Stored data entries

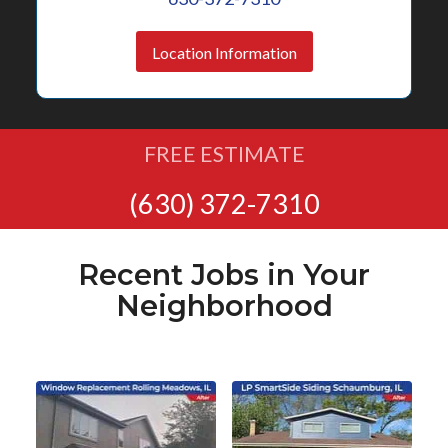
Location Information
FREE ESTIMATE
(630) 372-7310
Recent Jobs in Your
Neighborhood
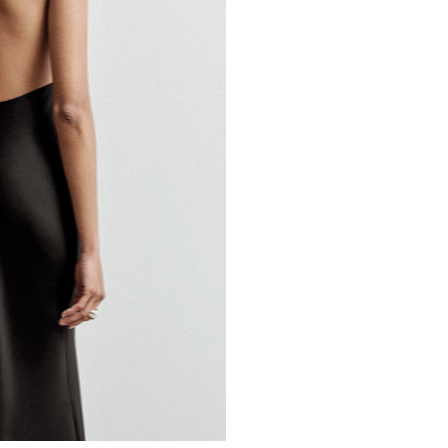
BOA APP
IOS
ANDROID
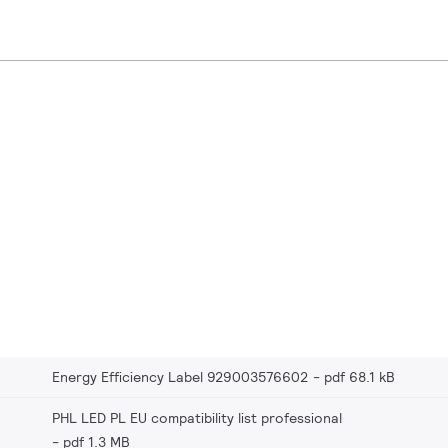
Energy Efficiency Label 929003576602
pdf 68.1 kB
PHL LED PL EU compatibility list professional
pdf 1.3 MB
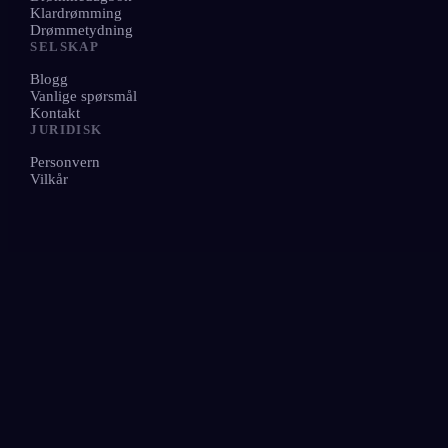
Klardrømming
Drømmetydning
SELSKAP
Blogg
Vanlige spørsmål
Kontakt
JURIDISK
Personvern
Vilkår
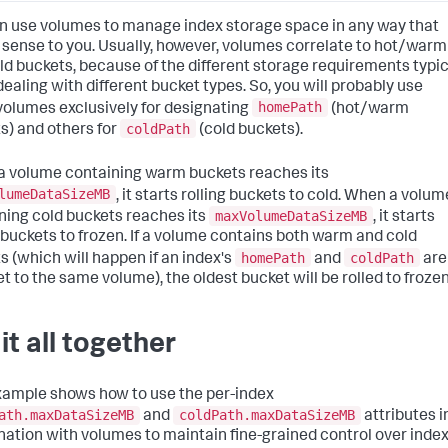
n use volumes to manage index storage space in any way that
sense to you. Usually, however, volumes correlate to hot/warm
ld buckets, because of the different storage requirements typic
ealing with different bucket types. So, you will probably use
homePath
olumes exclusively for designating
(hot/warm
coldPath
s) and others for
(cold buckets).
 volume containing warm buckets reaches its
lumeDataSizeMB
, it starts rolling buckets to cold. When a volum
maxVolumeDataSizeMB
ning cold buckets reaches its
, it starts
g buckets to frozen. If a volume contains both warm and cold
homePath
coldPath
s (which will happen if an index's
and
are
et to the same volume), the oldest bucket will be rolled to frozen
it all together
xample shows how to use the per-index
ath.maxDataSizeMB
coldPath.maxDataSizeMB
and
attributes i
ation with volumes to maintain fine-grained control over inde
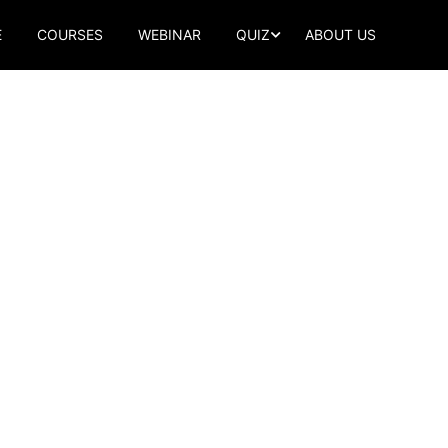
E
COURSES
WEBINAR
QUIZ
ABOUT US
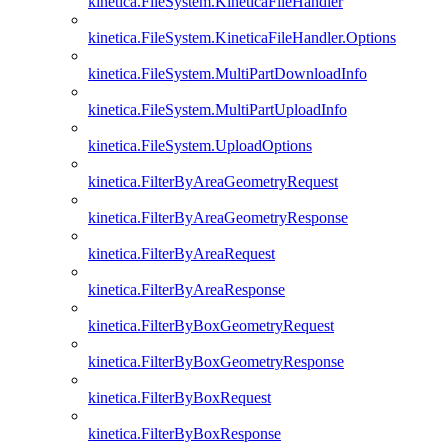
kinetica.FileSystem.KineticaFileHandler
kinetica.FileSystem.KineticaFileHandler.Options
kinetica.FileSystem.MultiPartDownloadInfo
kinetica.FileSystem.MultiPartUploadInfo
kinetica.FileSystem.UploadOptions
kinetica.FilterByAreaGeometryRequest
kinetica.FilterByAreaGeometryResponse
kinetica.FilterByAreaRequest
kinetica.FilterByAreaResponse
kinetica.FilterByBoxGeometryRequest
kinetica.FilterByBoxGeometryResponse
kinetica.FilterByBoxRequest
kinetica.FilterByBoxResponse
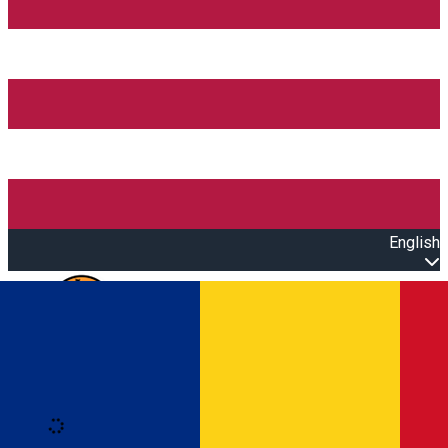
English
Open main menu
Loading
...
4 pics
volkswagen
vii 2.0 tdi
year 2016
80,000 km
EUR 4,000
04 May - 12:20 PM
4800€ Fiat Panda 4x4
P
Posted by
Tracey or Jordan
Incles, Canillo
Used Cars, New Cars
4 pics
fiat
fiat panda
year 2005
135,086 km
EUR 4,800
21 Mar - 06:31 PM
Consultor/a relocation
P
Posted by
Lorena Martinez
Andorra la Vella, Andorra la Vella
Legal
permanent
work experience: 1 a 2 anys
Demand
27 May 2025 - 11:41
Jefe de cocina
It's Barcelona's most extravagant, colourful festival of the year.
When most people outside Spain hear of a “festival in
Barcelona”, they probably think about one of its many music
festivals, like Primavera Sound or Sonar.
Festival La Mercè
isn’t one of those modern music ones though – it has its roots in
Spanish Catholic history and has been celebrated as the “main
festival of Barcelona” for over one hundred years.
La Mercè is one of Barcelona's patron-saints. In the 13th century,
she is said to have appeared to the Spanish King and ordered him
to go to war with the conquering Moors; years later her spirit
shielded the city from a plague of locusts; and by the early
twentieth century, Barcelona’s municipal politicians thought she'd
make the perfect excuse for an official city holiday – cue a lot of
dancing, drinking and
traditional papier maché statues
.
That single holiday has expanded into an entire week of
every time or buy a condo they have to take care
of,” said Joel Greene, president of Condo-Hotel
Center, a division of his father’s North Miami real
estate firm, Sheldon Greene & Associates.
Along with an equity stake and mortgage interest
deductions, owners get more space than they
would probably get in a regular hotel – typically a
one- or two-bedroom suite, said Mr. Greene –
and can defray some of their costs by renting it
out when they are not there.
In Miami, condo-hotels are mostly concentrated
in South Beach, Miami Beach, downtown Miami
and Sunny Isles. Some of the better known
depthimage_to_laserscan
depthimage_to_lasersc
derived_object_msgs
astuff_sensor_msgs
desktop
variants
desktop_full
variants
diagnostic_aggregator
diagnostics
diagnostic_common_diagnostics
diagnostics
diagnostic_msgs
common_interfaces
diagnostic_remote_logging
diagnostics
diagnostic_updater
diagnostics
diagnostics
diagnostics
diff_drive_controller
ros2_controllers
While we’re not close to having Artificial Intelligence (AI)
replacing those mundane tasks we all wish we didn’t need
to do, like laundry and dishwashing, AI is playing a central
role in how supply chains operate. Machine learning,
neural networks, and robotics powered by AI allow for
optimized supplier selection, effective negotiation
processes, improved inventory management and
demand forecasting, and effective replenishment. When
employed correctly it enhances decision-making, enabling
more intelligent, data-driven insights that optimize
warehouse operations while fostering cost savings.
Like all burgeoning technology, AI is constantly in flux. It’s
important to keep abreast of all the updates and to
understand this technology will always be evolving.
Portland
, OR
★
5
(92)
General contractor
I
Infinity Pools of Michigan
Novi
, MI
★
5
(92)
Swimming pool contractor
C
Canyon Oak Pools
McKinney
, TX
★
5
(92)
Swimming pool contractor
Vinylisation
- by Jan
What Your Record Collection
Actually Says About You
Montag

:: WHAT THE EXERCISE ASKS ::
Count the lines in the data above that contain the word "more". Reply with the number alone.

:: TASK RESPONSE ::
2